Okay, I’ll admit, being irritated by the naming of high-end venues and ‘concept stores’ doesn’t even seem like an issue particularly worth blogging about. It’s just that it feels so gross that nowhere along the design process did anyone go, “hey, do you think that might be – like – a little off?” So I’m going to discuss “Sweat Shop Brew Kitchen” (the rebranding of Sale St in Sale St) and “The Shelter” a ‘concept store’ in Ponsonby.
So, “Sweat Shop Brew Kitchen” of course sounds like what you would call a brewery in a very dark children’s novel with characters, like “Mr. Amis Greed”. Or perhaps what you might ironically call a bar in a dystopian novel, or a piece of contemporary art, all the while signalling that sweat shops are not known for their fun and joie de vivre.
It’s ironic, you groan. Sure enough, “Sweat Shop Brew Kitchen” is so-named because it used to be a clothing factory (See Metro’s review) where machinists used to produce denim wear for the shipbuilders and yachts down in Westhaven. A nice little slice of history, made palatable with your ageing meat sandwich.
So this is where it begins to bug me. The marketing of ‘Sweat Shop’ is about combining clothing factory historicity – think blue denim – with symbolic markers of working-class American culture – think American BBQ cured meats, and trying to entice consumers to follow on the bandwagon of the American Charcuterie boom. Working-class Americana looks hip. The “About Us” section of their website makes these hilarious claims about being “the hardest working bar in Auckland”, which is of course not about their actual work practice, but about marketing themselves in relation to our fascination with an American narrative of hard work, sweat and beer.
So marketing working-class culture to the bourgeois in Ponsonby seems ugly, but not terribly new because in New Zealand we expect a little exotification in our marketing; how will the bourgeois know it’s any good if it doesn’t look like it’s come from somewhere else? Of course, bourgeois enjoyment of the spectacle of working-class culture depends on their distance from it (you can enjoy your stylised brew a lot more with no actual poor people around).

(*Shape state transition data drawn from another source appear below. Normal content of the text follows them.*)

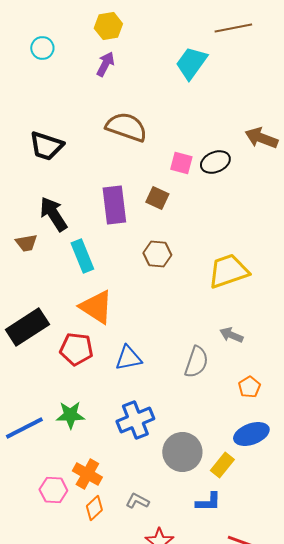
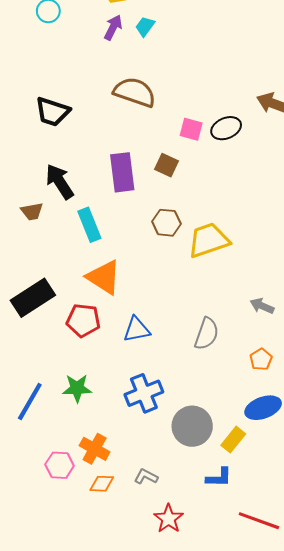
cyan trapezoid: (191, 63) -> (145, 26), moved, size x0.6
yellow trapezoid: (228, 271) -> (209, 240), moved
gray arrow: (231, 335) -> (262, 306), moved
blue line: (24, 428) -> (30, 402), turned -33
orange diamond: (94, 508) -> (102, 484), turned 45

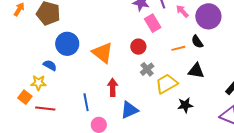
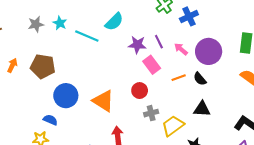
orange line: (178, 48) -> (179, 78), moved
gray cross: (147, 69) -> (151, 113), turned 32

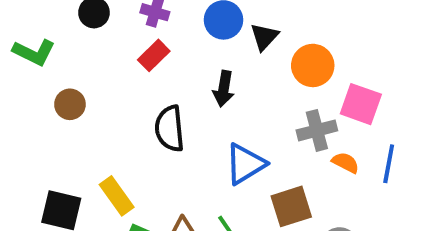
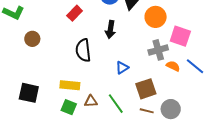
blue triangle: (245, 164) -> (122, 68), size x0.6
blue line: (389, 164) -> (195, 66), turned -60
yellow rectangle: (117, 196) -> (70, 85), moved, turned -48

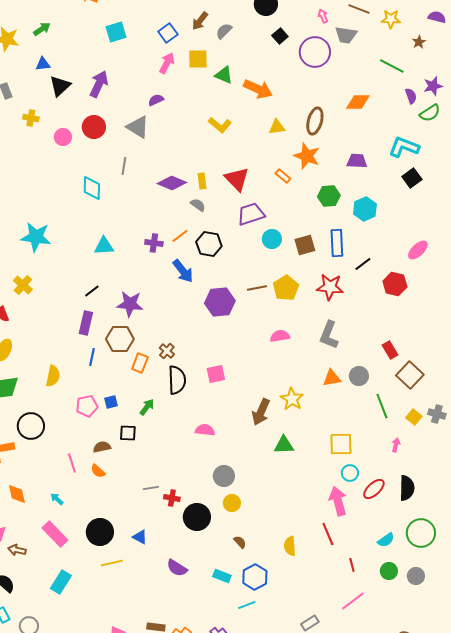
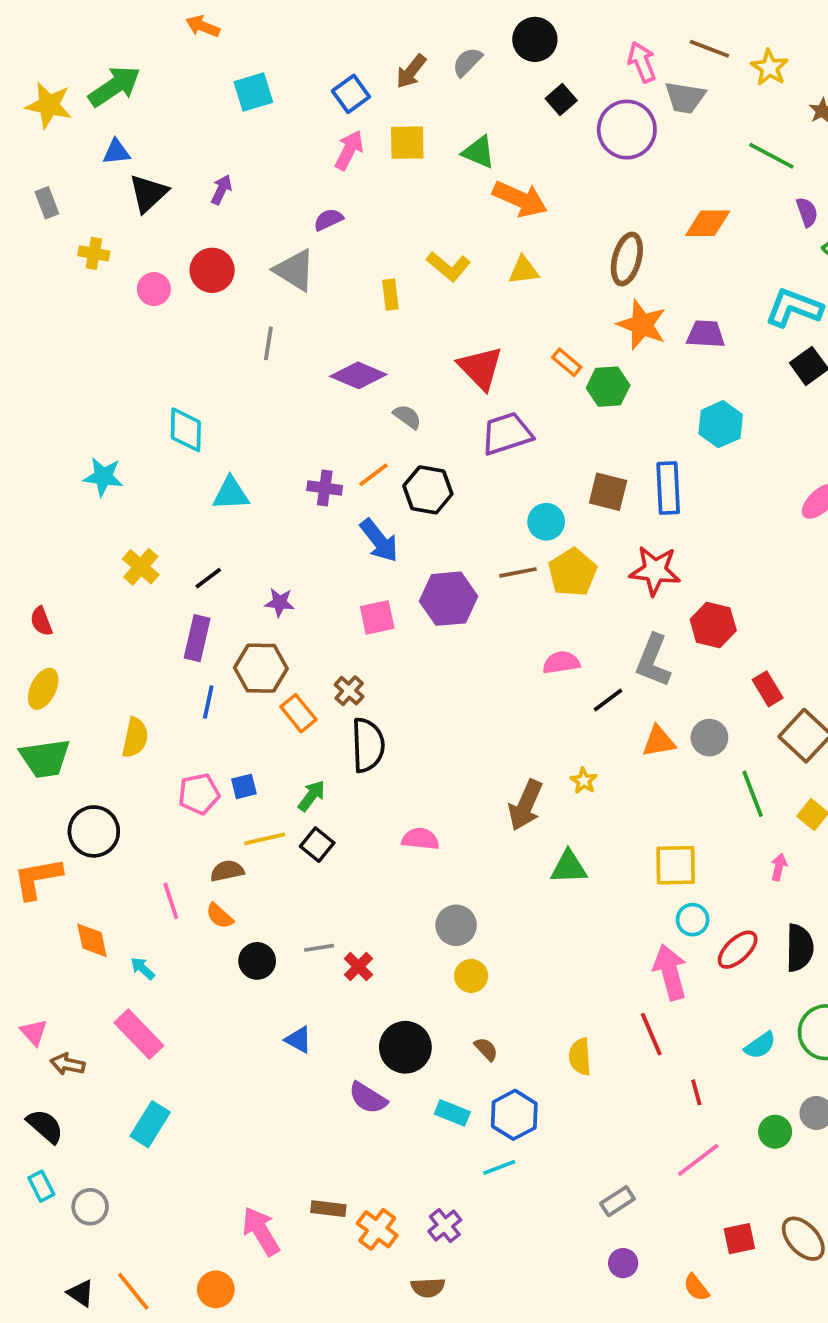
pink arrow: (323, 16) -> (642, 62), size x1.5
yellow star: (391, 19) -> (769, 68), turned 30
green arrow: (42, 29) -> (114, 86), size x1.6
gray semicircle: (224, 31) -> (467, 62), moved
green triangle: (224, 75) -> (479, 152), moved
purple arrow: (99, 84) -> (221, 190), size x0.6
yellow triangle: (277, 127) -> (524, 270), moved
orange star: (307, 156) -> (642, 325), moved
yellow rectangle: (202, 181) -> (390, 295), moved
cyan diamond: (92, 188) -> (186, 430), moved
green hexagon: (329, 196) -> (608, 387), moved
cyan star: (36, 237) -> (103, 477), size x0.7
cyan circle: (272, 239) -> (546, 522), moved
brown square: (305, 245) -> (608, 492), turned 30
black line: (363, 264) -> (608, 700), moved
red hexagon: (395, 284) -> (713, 625), moved
yellow cross: (23, 285) -> (141, 567), moved
purple star: (130, 304) -> (280, 602), size x0.6
orange rectangle: (140, 363) -> (298, 713), turned -60
pink square: (216, 374) -> (377, 617), moved
yellow star: (292, 399) -> (584, 781), size x0.6
black square: (128, 433) -> (317, 845), moved, turned 36
orange diamond: (17, 494) -> (92, 940), moved
red cross: (172, 498) -> (358, 967), turned 35
black circle: (197, 517) -> (405, 1047), moved
black circle: (100, 532) -> (257, 961), moved, size x0.7
yellow line: (112, 563) -> (265, 839), moved
green circle: (389, 571) -> (775, 1132), moved

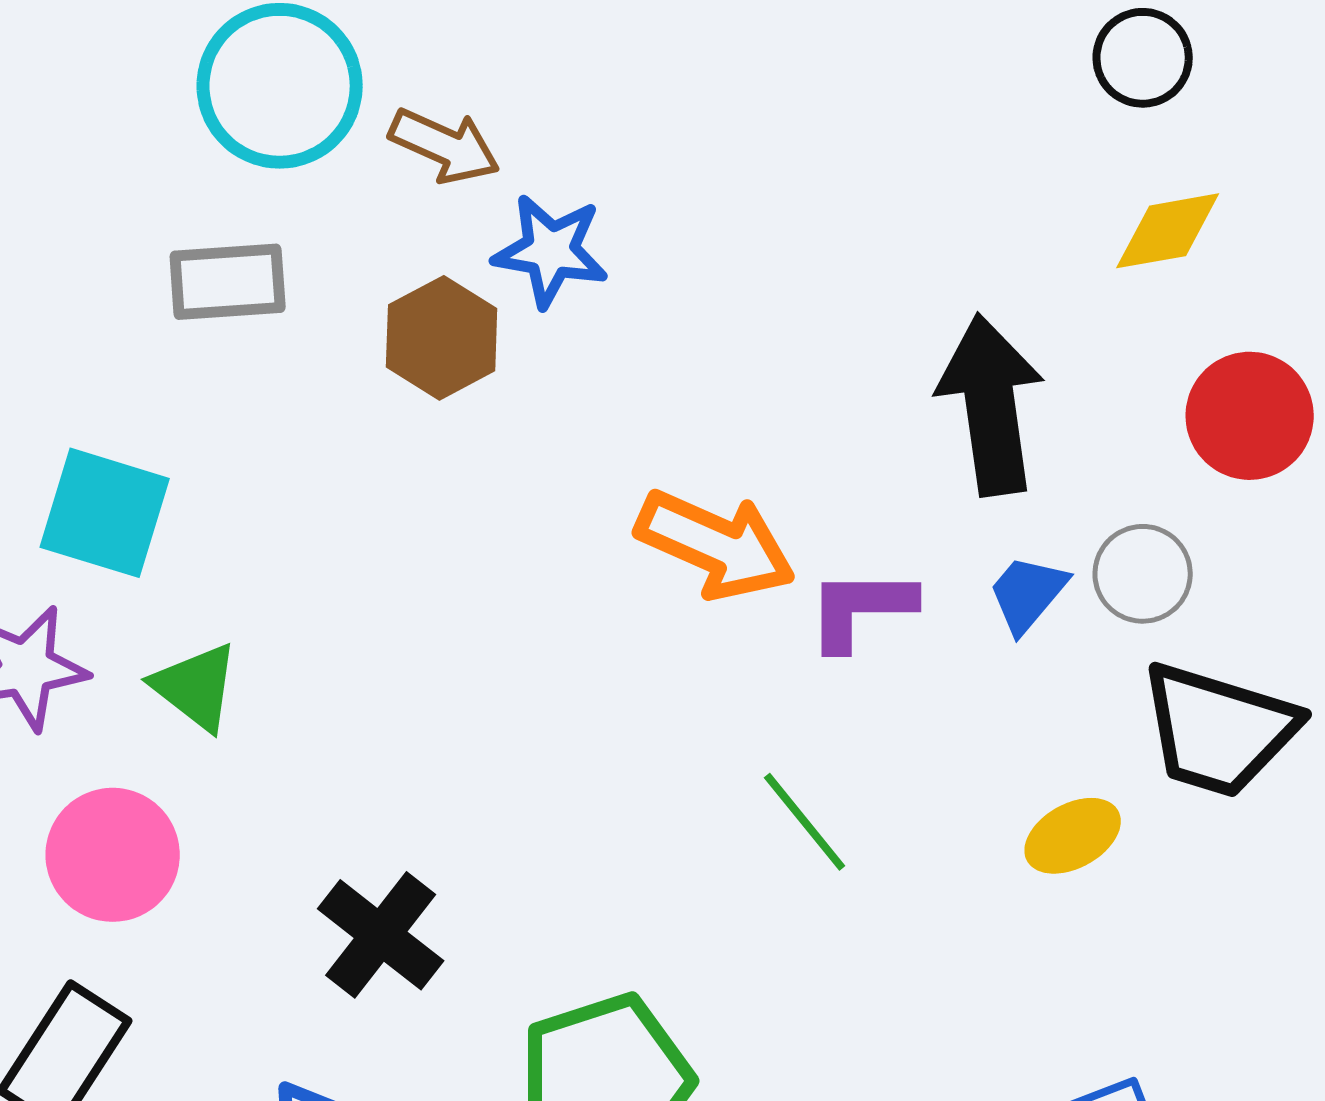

The part that really bugs me though is that even though the name “Sweat Shop” is what Jameson would have called ‘blank irony’ (referring to how irony in branding in late capitalism is only drawing attention to it’s referentiality or pastiche, rather than being pointed at something) the joke only works because of the consumer’s distance from actual Sweat Shops. That is, because the drinker is able to go “haha. Sweat Shop. Good one.” and not think about how “sweat shops” are so-called because of their unacceptable working conditions, and are still commonplace in the garment industry in Bangladesh, India and China.
Doesn’t that put you off your drink, even slightly? Doesn’t it seem like the pun is actually only witty because it is also slightly cruel, referring to something we know is sinister?
That’s when we come to “The Shelter”. Now generally, a shelter is a temporary residence for people or things that need shelter. So, people that are living rough, or animals, or women and children escaping abusive homes, or people who are trying to avoid being killed or maimed by bombs.
But in Ponsonby, “The Shelter” is a “concept store” (hehe as in, a store with a concept) of “like-minded” brands to provide an “artistic experience” for the “discerning shopper”. Now, my analysis would be similar to “Sweat Shop” , i.e. it is bad taste and relies on a cruel, vacuous irony to describe a place that is actually luxurious, for the rich. But bizarrely, “The Shelter” is kind of worse. How?
Well, when I looked at the marketing, there was a noticeable lack of irony. The graphic on the website has a visually opulent image of a white building that almost evokes a church. The categories on the website offer ‘Eat – Wear – Shelter – Watch’. The text reads ‘The Shelter houses a carefully curated selection on new and established brands’.. . You get the sense that Vicki Taylor genuinely imagines her store is providing a form of care and nurture via protecting the aesthetic sensibilities of the very rich. Sigh.
This is part of the continuation of discourse amongst the wealthy, white elite told over and over to nurture themselves through consumption. And what poor, wee fluffy bunnies they are. How they very definitely deserve to take shelter in a design-led haven, away from the harsh realities of a world of people needing shelter.
It seems to me a sign of things getting worse in New Zealand (and globally) when white, bourgeois folk have lost their capacity to be embarrassed by this level of stupid. Maybe it’s because we have grown. Previously you knew that the conversation would carry across different sectors in society enough that it would get back to someone’s grandmother. Someone would have pulled Vicki Taylor aside and said “hmm not a good idea honey, that’s going to sound really tacky, because you know, of the people needing actual shelters”. Maybe there is such a burgeoning gap between the wealthy and the rest of us that many upstarting bourgeois are in a bubble having conversations in closed circuits. Their white, bourgeois lack of exposure to other worlds and other world-views can breed a form of careless cruelty.